### [TO DO]
Reproduce the entire text on New Zealand's 2023 Budget word for word.

### [TEXT PROVIDED]
== Segment start ==

Young families are the clear target of Labour’s election-year Budget, but its flagship promise – cheaper childcare – will not kick in until next year.

The 2023 Budget — billed as a “no frills” affair — is set against a volatile economic backdrop with the government now forecast to return to surplus a year later than expected.

In a statement, Prime Minister Chris Hipkins said his first Budget would provide relief from the sharp cost of living without exacerbating inflation “as tax cuts would”.

“Budget 2023 isn’t fancy, nor should it be . . .  it’s a carefully calibrated package that deals with the here and now pressures, while also laying the foundation for real long-term benefits.”

‘Support for today’
The Budget extends cheaper childcare to parents of two-year-olds, giving them access to 20 hours a week of free early childhood education (ECE). That support currently kicks in for children from the age of three.

For eligible families, the extension could save them more than $130 a week in childcare costs for an extra year.

They will have to wait, however, until March next year — critically after the election — for the $1.2 billion package to come into effect.

Speaking during the lock-up at Parliament, Finance Minister Grant Robertson told RNZ the delay was primarily due to administrative reasons.

From July this year, public transport will be made free for all children under 13 and will remain half-price for passengers aged 13 to 24. That initiative is costed at about $327 million over four years.

The existing discount on bus, train and ferry fares will expire for most other people at the end of June, except for Community Service Card holders. As signalled, the accompanying fuel discount will finish at the same time.

Most prescription medicine will be made completely free from July, with the government scrapping the current $5 charge at a cost of about $619 million over four years.

‘Building for tomorrow’
The government has committed $71 billion of infrastructure spending over the next five years — that is money for building schools, hospitals, public housing, roads, etc. The spend is up about 60 percent from the $45 billion spent over the previous same period.

== Segment end ==

### [Camera calibration data]
== Segment start ==

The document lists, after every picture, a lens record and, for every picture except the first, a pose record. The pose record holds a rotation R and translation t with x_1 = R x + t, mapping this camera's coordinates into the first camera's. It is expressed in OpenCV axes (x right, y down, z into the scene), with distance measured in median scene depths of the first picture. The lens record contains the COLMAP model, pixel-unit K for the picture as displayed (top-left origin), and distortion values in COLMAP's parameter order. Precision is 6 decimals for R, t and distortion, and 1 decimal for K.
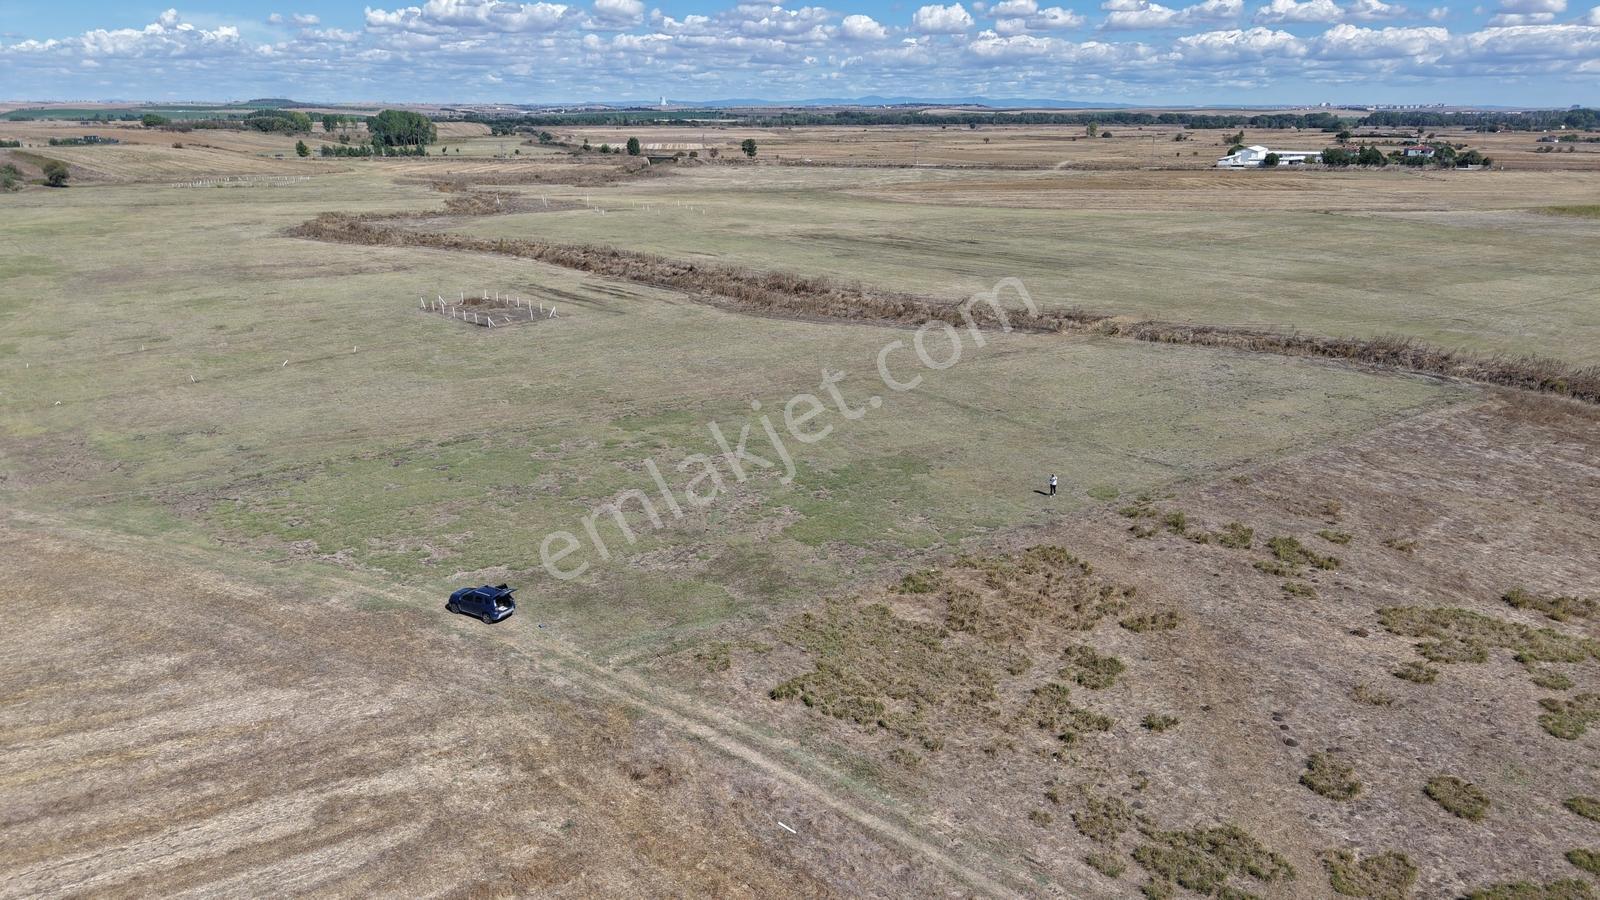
lens RADIAL K [[1068.1, 0, 800.0], [0, 1068.1, 450.0], [0, 0, 1]] dist [0.017615, -0.014880]
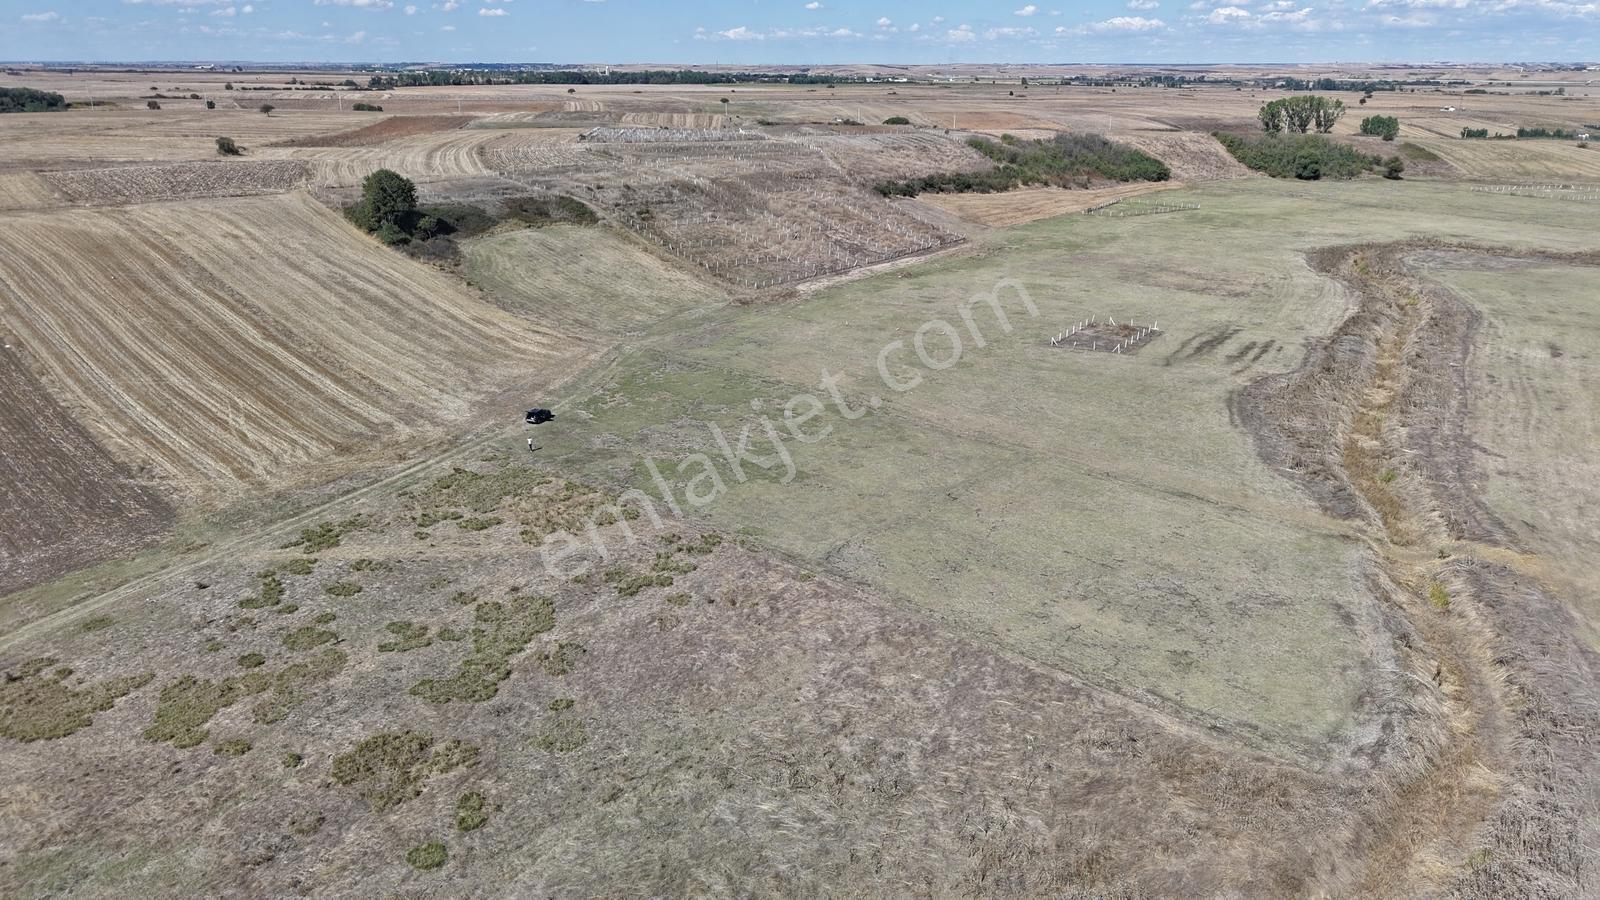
lens RADIAL K [[1068.1, 0, 800.0], [0, 1068.1, 450.0], [0, 0, 1]] dist [0.017615, -0.014880]
pose [[0.231112, 0.329523, -0.915424, 0.242444], [-0.298891, 0.919445, 0.255511, -0.067263], [0.925879, 0.214561, 0.310986, 0.101744]]
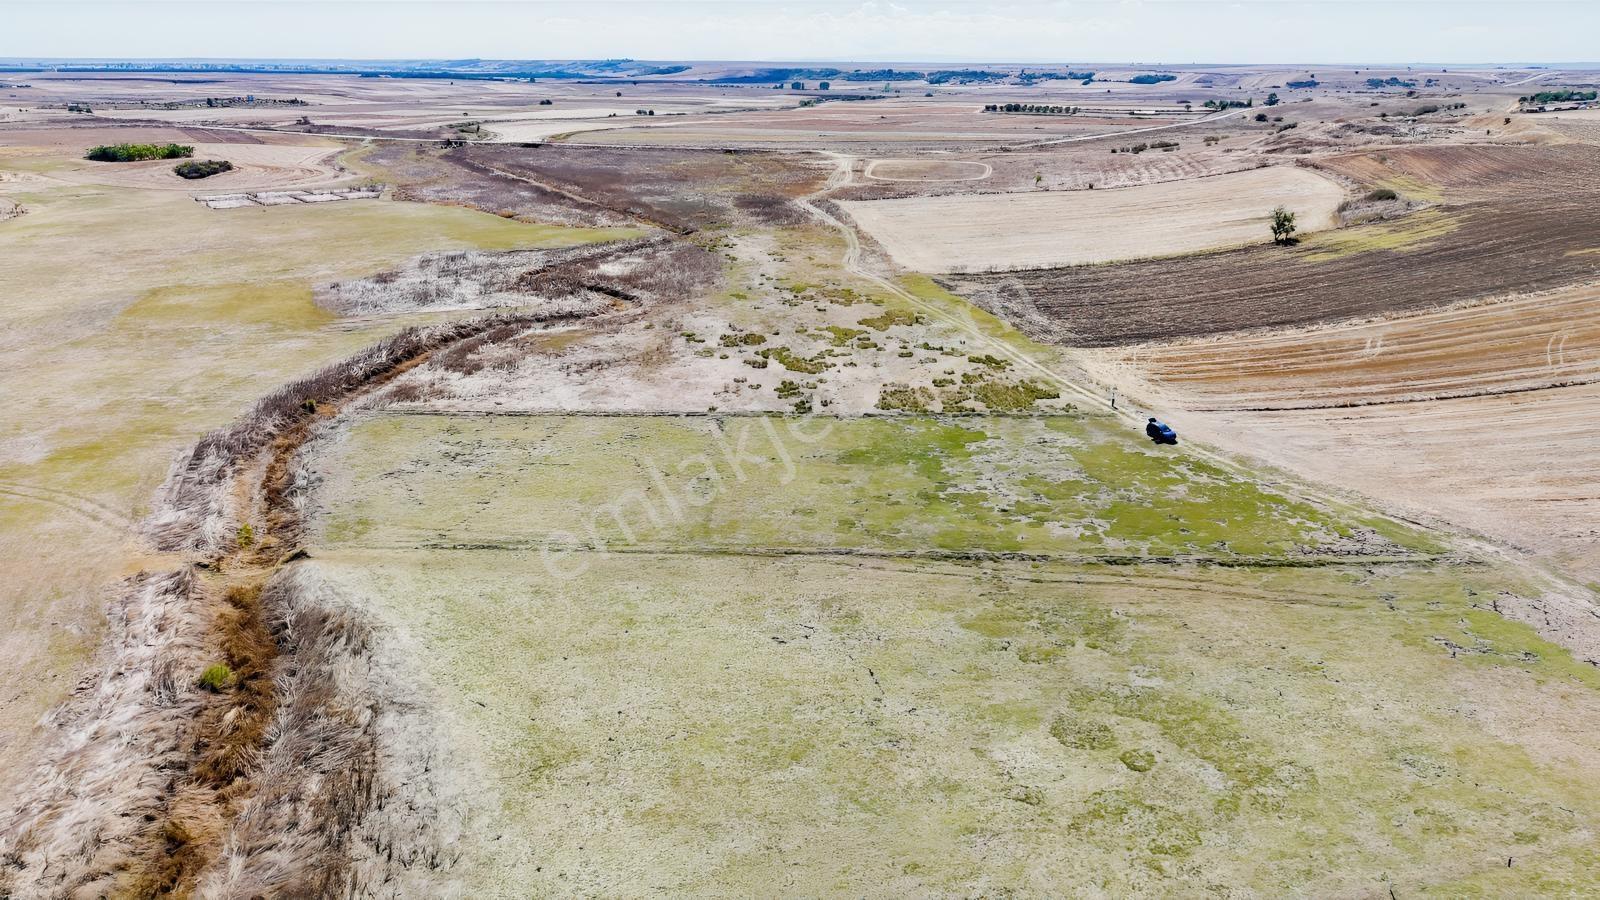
lens RADIAL K [[1068.1, 0, 800.0], [0, 1068.1, 450.0], [0, 0, 1]] dist [0.017615, -0.014880]
pose [[-0.817506, -0.198357, 0.540683, -0.108251], [0.169789, 0.814082, 0.555376, -0.142096], [-0.550323, 0.545826, -0.631838, 0.344143]]
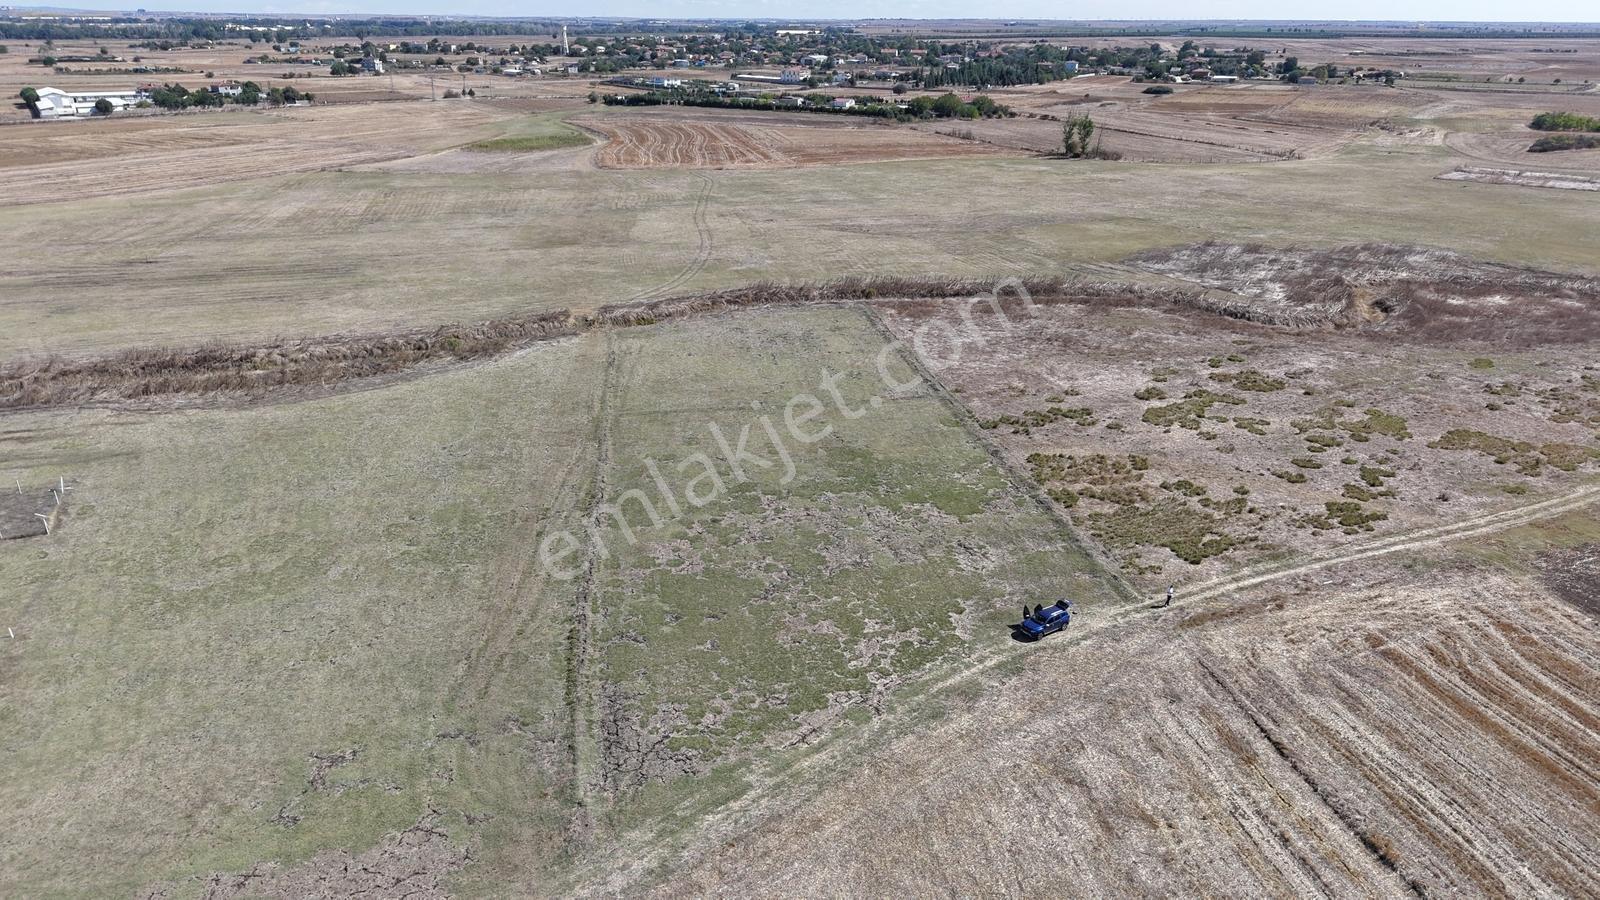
lens RADIAL K [[1068.1, 0, 800.0], [0, 1068.1, 450.0], [0, 0, 1]] dist [0.017615, -0.014880]
pose [[0.429611, -0.334608, 0.838732, -0.182936], [0.265794, 0.934524, 0.236681, -0.056608], [-0.863011, 0.121249, 0.490419, 0.071898]]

== Segment end ==

### [ANSWER]
Young families are the clear target of Labour’s election-year Budget, but its flagship promise – cheaper childcare – will not kick in until next year.

The 2023 Budget — billed as a “no frills” affair — is set against a volatile economic backdrop with the government now forecast to return to surplus a year later than expected.

In a statement, Prime Minister Chris Hipkins said his first Budget would provide relief from the sharp cost of living without exacerbating inflation “as tax cuts would”.

“Budget 2023 isn’t fancy, nor should it be . . .  it’s a carefully calibrated package that deals with the here and now pressures, while also laying the foundation for real long-term benefits.”

‘Support for today’
The Budget extends cheaper childcare to parents of two-year-olds, giving them access to 20 hours a week of free early childhood education (ECE). That support currently kicks in for children from the age of three.

For eligible families, the extension could save them more than $130 a week in childcare costs for an extra year.

They will have to wait, however, until March next year — critically after the election — for the $1.2 billion package to come into effect.

Speaking during the lock-up at Parliament, Finance Minister Grant Robertson told RNZ the delay was primarily due to administrative reasons.

From July this year, public transport will be made free for all children under 13 and will remain half-price for passengers aged 13 to 24. That initiative is costed at about $327 million over four years.

The existing discount on bus, train and ferry fares will expire for most other people at the end of June, except for Community Service Card holders. As signalled, the accompanying fuel discount will finish at the same time.

Most prescription medicine will be made completely free from July, with the government scrapping the current $5 charge at a cost of about $619 million over four years.

‘Building for tomorrow’
The government has committed $71 billion of infrastructure spending over the next five years — that is money for building schools, hospitals, public housing, roads, etc. The spend is up about 60 percent from the $45 billion spent over the previous same period.